About this task
Reproduce the following material exactly, including every line.

Start of Block

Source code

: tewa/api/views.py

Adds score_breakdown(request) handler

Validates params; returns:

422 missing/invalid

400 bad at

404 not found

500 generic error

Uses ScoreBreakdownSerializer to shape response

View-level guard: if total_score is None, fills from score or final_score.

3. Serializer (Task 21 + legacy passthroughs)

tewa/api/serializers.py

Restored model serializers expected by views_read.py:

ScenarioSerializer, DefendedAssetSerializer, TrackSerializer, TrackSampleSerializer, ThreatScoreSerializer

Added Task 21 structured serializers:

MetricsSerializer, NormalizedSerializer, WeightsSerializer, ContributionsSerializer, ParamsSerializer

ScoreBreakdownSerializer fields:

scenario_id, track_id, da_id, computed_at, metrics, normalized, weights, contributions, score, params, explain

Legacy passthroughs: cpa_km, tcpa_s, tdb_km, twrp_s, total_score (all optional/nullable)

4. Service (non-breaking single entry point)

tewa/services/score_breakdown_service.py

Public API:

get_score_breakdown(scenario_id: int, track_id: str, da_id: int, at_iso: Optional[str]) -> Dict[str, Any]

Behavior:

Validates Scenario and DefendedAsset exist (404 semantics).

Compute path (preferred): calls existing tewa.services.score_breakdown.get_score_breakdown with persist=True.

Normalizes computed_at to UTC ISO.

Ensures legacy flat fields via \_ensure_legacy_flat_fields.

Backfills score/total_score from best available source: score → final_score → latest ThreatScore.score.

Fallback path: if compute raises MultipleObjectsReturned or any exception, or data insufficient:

End of Block

Problem solution
Source code

: tewa/api/views.py

Adds score_breakdown(request) handler

Validates params; returns:

422 missing/invalid

400 bad at

404 not found

500 generic error

Uses ScoreBreakdownSerializer to shape response

View-level guard: if total_score is None, fills from score or final_score.

3. Serializer (Task 21 + legacy passthroughs)

tewa/api/serializers.py

Restored model serializers expected by views_read.py:

ScenarioSerializer, DefendedAssetSerializer, TrackSerializer, TrackSampleSerializer, ThreatScoreSerializer

Added Task 21 structured serializers:

MetricsSerializer, NormalizedSerializer, WeightsSerializer, ContributionsSerializer, ParamsSerializer

ScoreBreakdownSerializer fields:

scenario_id, track_id, da_id, computed_at, metrics, normalized, weights, contributions, score, params, explain

Legacy passthroughs: cpa_km, tcpa_s, tdb_km, twrp_s, total_score (all optional/nullable)

4. Service (non-breaking single entry point)

tewa/services/score_breakdown_service.py

Public API:

get_score_breakdown(scenario_id: int, track_id: str, da_id: int, at_iso: Optional[str]) -> Dict[str, Any]

Behavior:

Validates Scenario and DefendedAsset exist (404 semantics).

Compute path (preferred): calls existing tewa.services.score_breakdown.get_score_breakdown with persist=True.

Normalizes computed_at to UTC ISO.

Ensures legacy flat fields via \_ensure_legacy_flat_fields.

Backfills score/total_score from best available source: score → final_score → latest ThreatScore.score.

Fallback path: if compute raises MultipleObjectsReturned or any exception, or data insufficient:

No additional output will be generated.